EXERCISE SET -
• A. Using the Florence Mine text below, explain in one to three sentences why hematite was probably first found in the north of Egremont rather than the south.
• B. Continue the Florence Mine text below from its last sentence.

DOCUMENT EXCERPT -
:::
Florence Mine, Egremont, Copeland, Cumbria, England, UK

11×7,5×4 cm. (longer Quartz 1,4 cm.)

One of the most amazing and sought-after combinations in the world; we should call it “Spectacularite” instead of Specularite… Specularites from Florence Mine are simply outstanding. This specimen, composed by a family of smoky quartz crystals resting on a bed of black hematite blades, is so brilliant all over that our photos hardly do it justice, and we can consider it highly representative of this locality.

Florence mine is located near the town of  Egremont, in the Cumbria county.

Hematite was no doubt first discovered in the north Egremont where Carboniferous limestone crops out at the surface, while the orefield in the south of Egremont is concealed because the Carboniferous rocks pass beneath the unconformable cover of Permo-Triassic strata. Numerous mines have been worked in west Cumbria, the main centres of operation being Frizington, Cleator Moor and Egremont. It seems highly probable that hematite was worked for iron ore in Cumbria in pre-Roman times, though the first documentary records date from the 12th century. The 19th century witnessed the peak of production before large-scale mining ended in the late 1970s, due to the unsustainable exploitation costs, but small production for the manufacture of pigments continued until 2006 at Florence Mine, activity definitively closed in 2007. Florence mine was the last deep working iron ore mine in Europe.
:::
RECORDS -
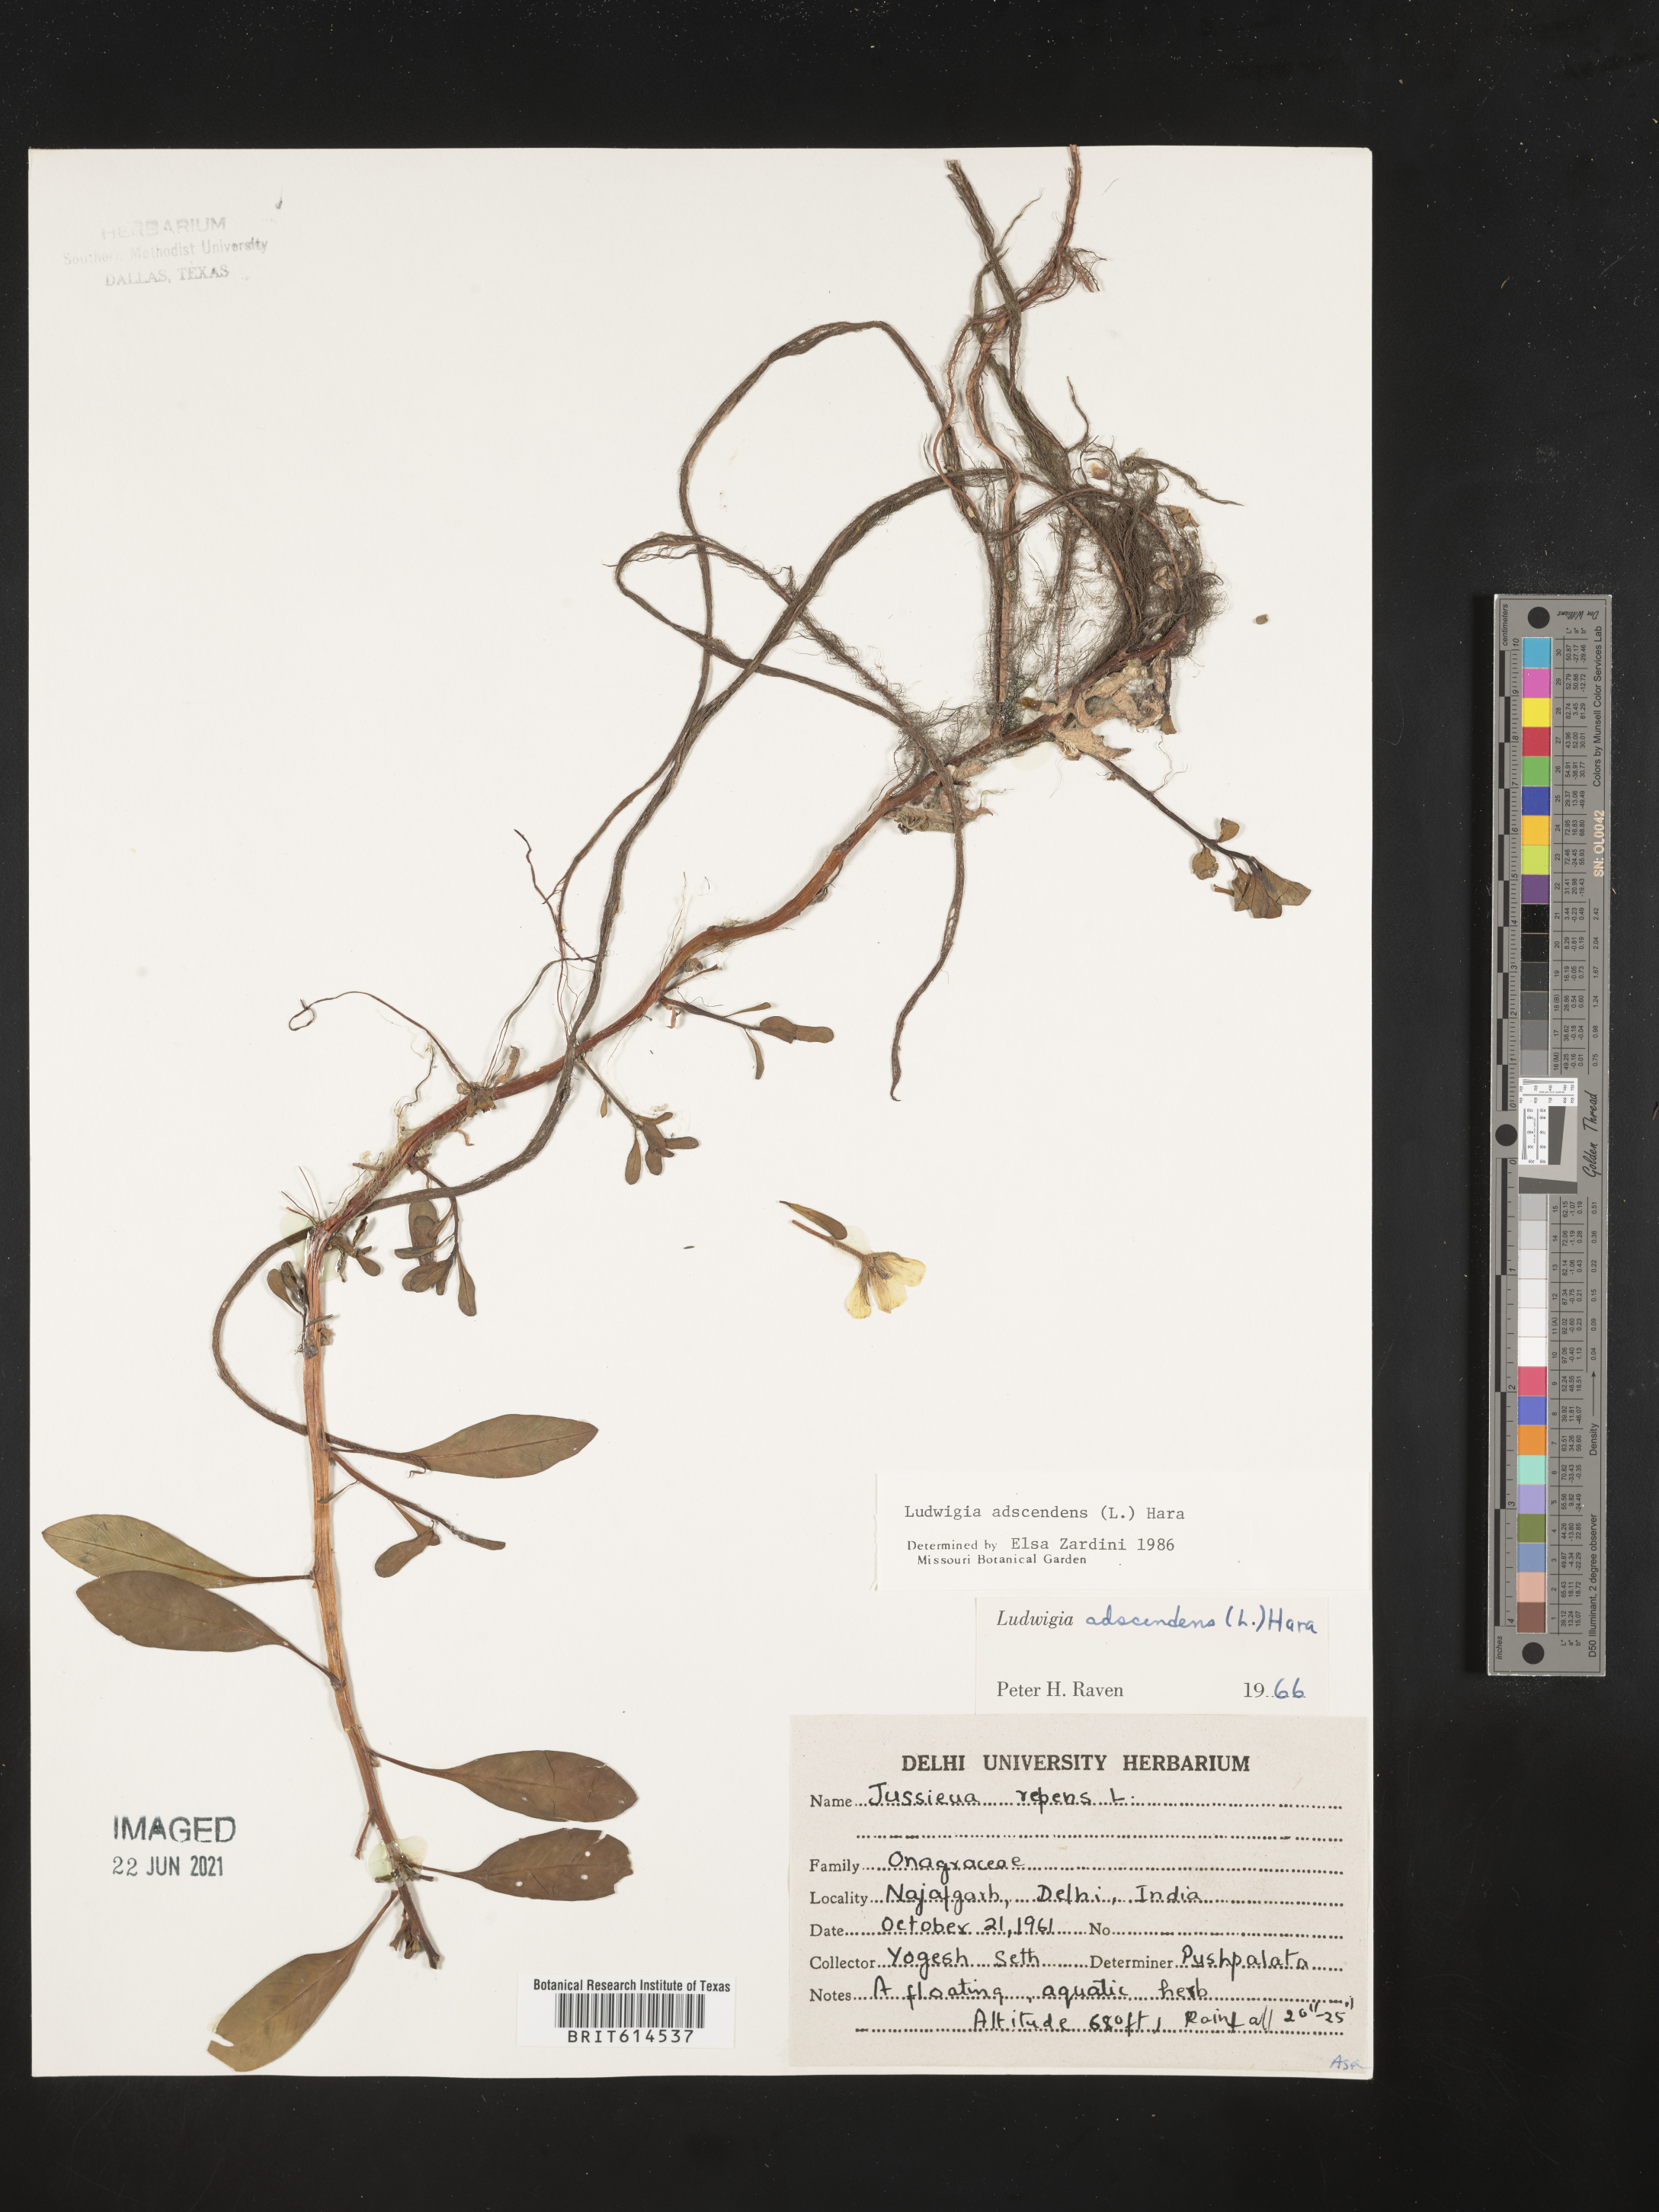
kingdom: Plantae
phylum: Tracheophyta
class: Magnoliopsida
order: Myrtales
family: Onagraceae
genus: Ludwigia
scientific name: Ludwigia adscendens
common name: Creeping water primrose
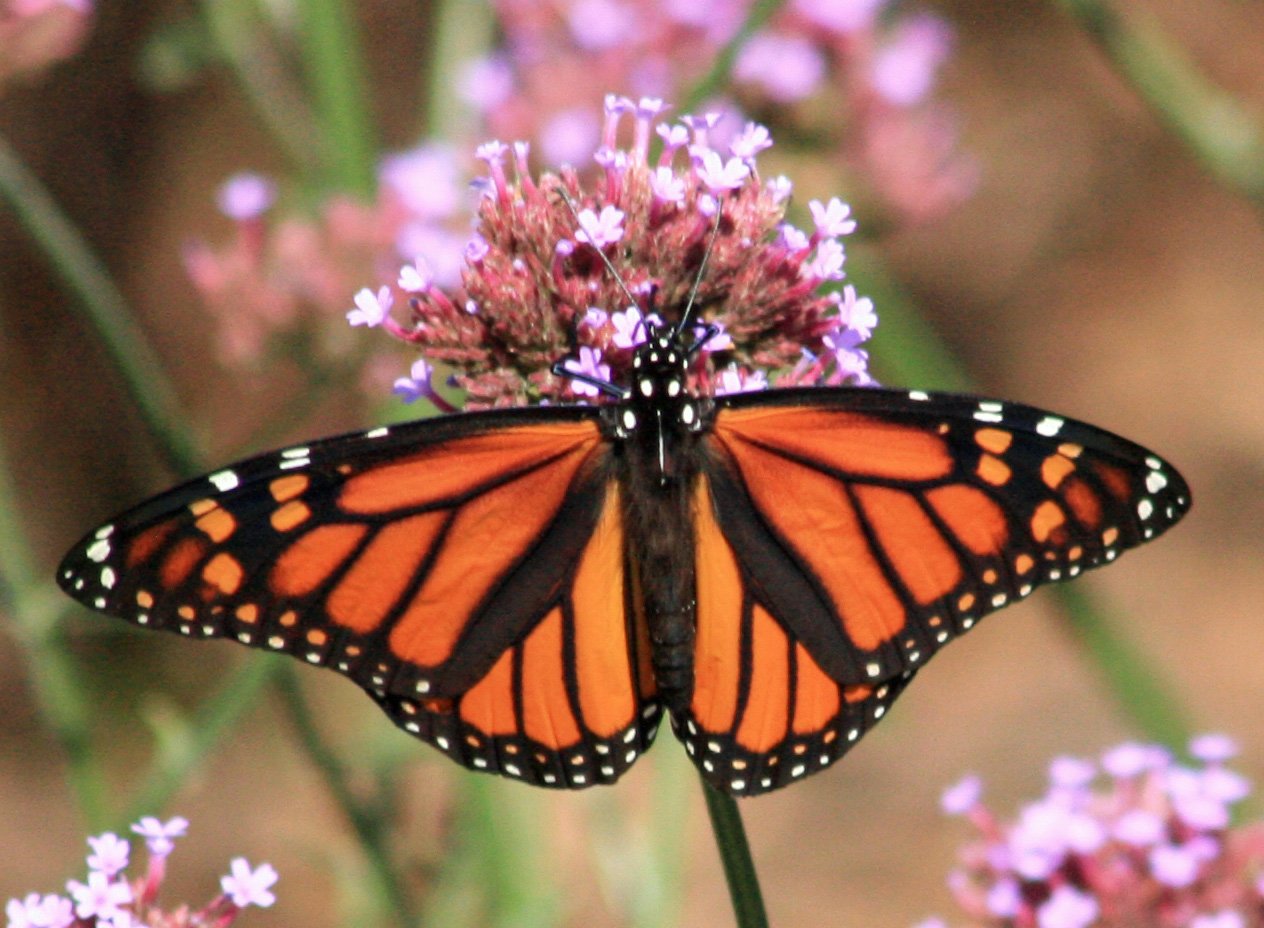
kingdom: Animalia
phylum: Arthropoda
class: Insecta
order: Lepidoptera
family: Nymphalidae
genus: Danaus
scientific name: Danaus plexippus
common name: Monarch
:::
EXERCISE RESULTS -
• A. In the north of Egremont, Carboniferous limestone crops out at the surface, so the hematite was exposed there. The orefield in the south is hidden because the Carboniferous rocks pass beneath the unconformable cover of Permo-Triassic strata.

• B.
The Cumbrian hematite deposits typically occur as large irregular or flat-lying replacements of limestone, arranged in in a variety of forms : compact, massive, fibrous mammillated known as ‘kidney ore’ and the world famous crystallised Hematite, well known as ‘Specularite’, in marvelous specimens associated with Quartz crystals.

Cumbria county is an area of very varied geology in which a wide range of rock types of many different geological ages host a range of sedimentary mineral resources, as well as vein mineralisation and replacement deposits.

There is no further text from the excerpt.